Given material —

[Start of section]

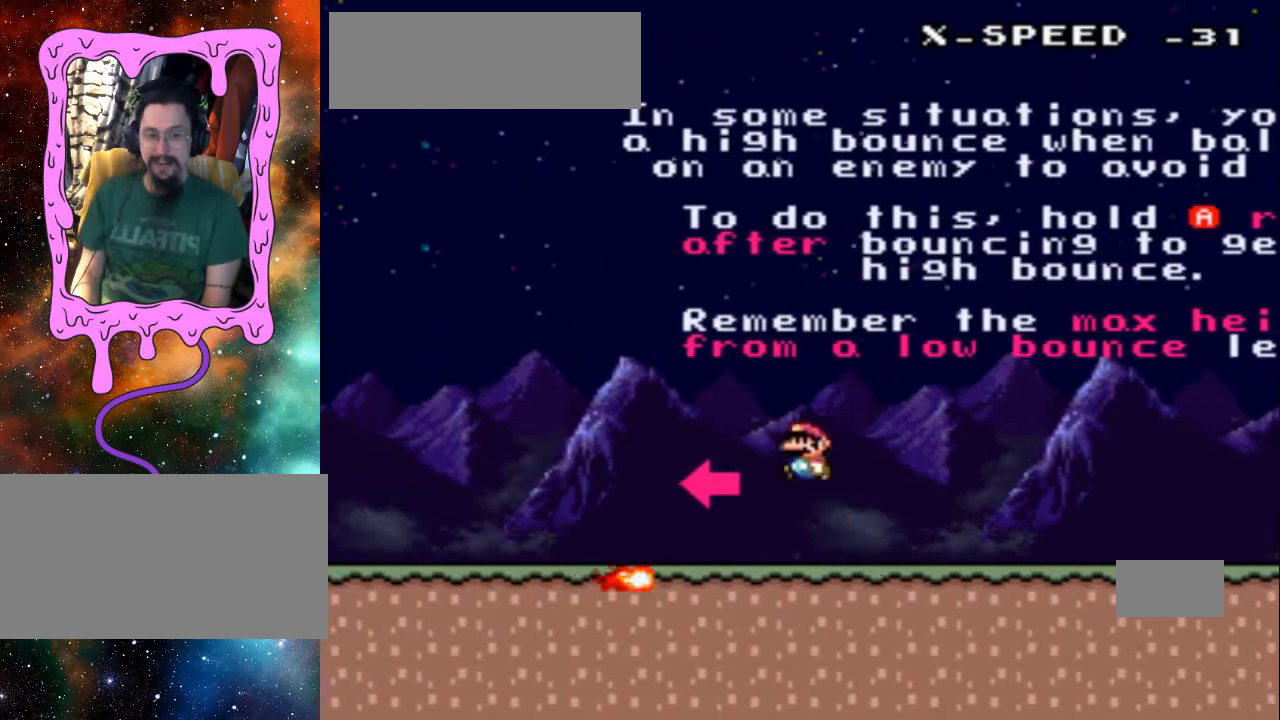
{"buttons": [], "events": [[67, "DPAD_RIGHT", "down"], [367, "B", "up"], [400, "Y", "up"], [467, "DPAD_RIGHT", "up"]]}
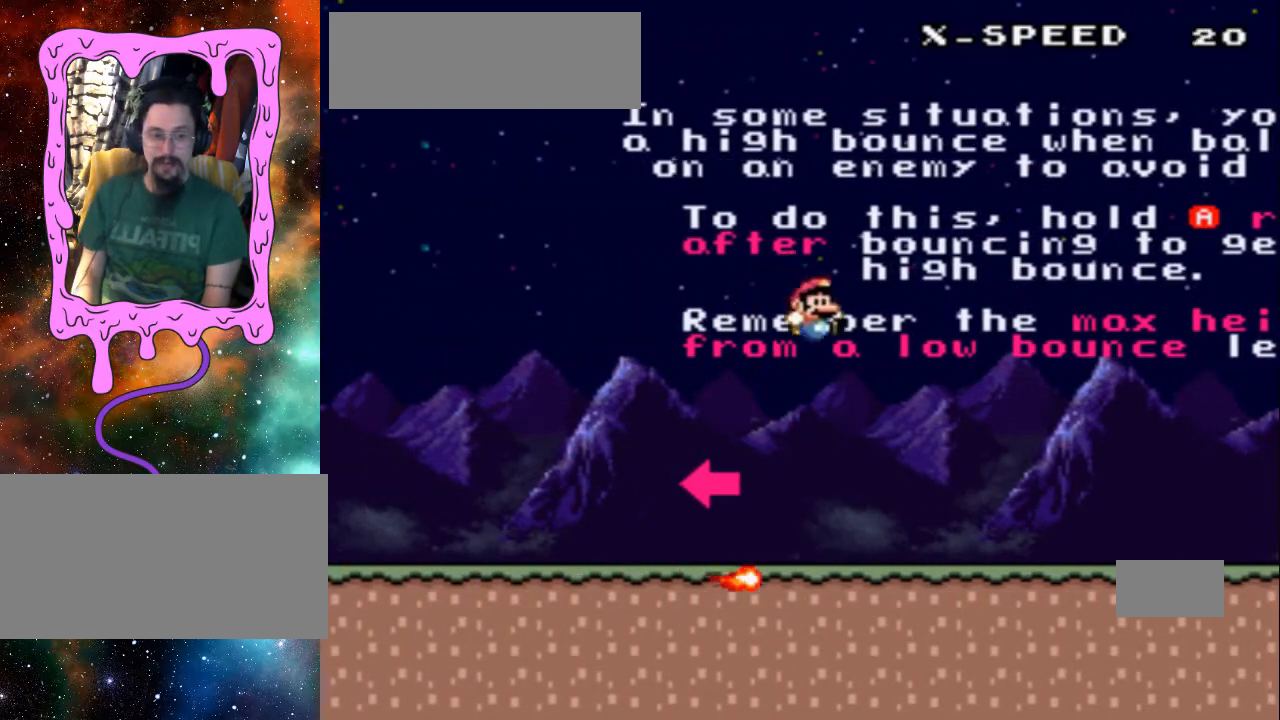
{"buttons": ["DPAD_RIGHT"], "events": [[367, "DPAD_RIGHT", "down"]]}
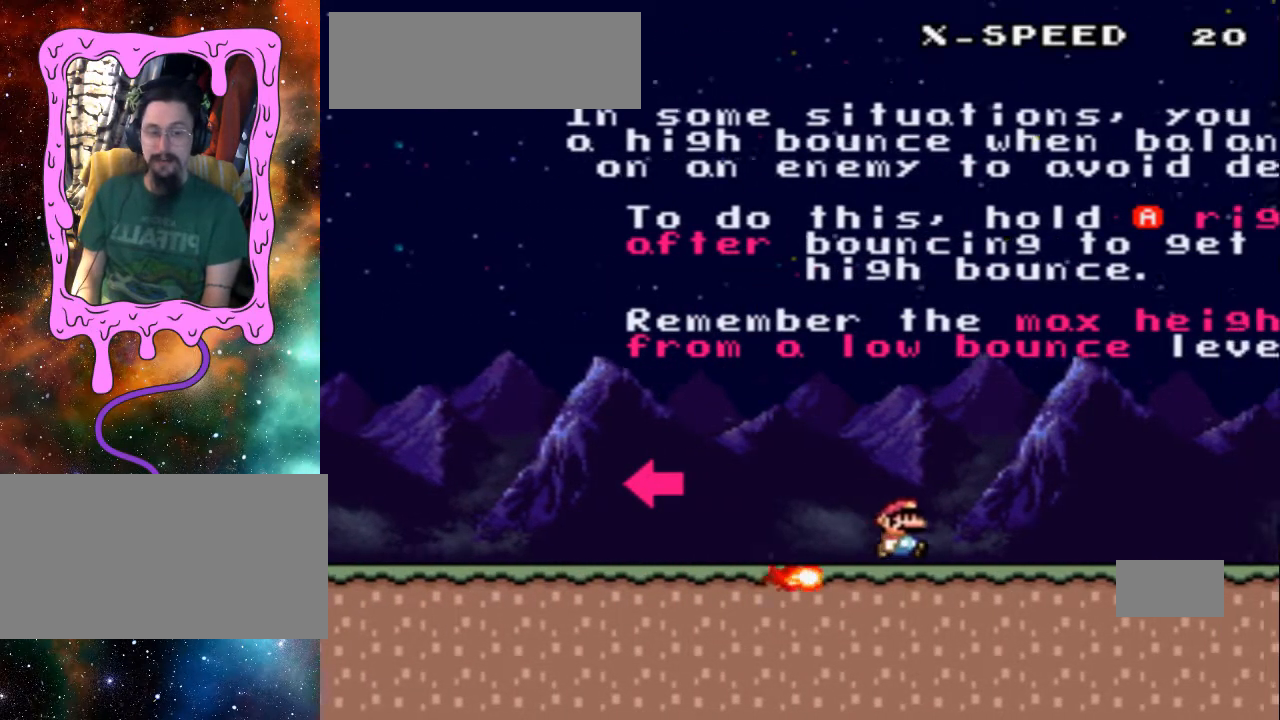
{"buttons": ["Y"], "events": [[200, "DPAD_RIGHT", "up"], [500, "Y", "down"]]}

[End of section]

Assigned task — What is wanted is the listing, written out exactly, with each picture removed.

Your response —
{"buttons": [], "events": [[67, "DPAD_RIGHT", "down"], [367, "B", "up"], [400, "Y", "up"], [467, "DPAD_RIGHT", "up"]]}
{"buttons": ["DPAD_RIGHT"], "events": [[367, "DPAD_RIGHT", "down"]]}
{"buttons": ["Y"], "events": [[200, "DPAD_RIGHT", "up"], [500, "Y", "down"]]}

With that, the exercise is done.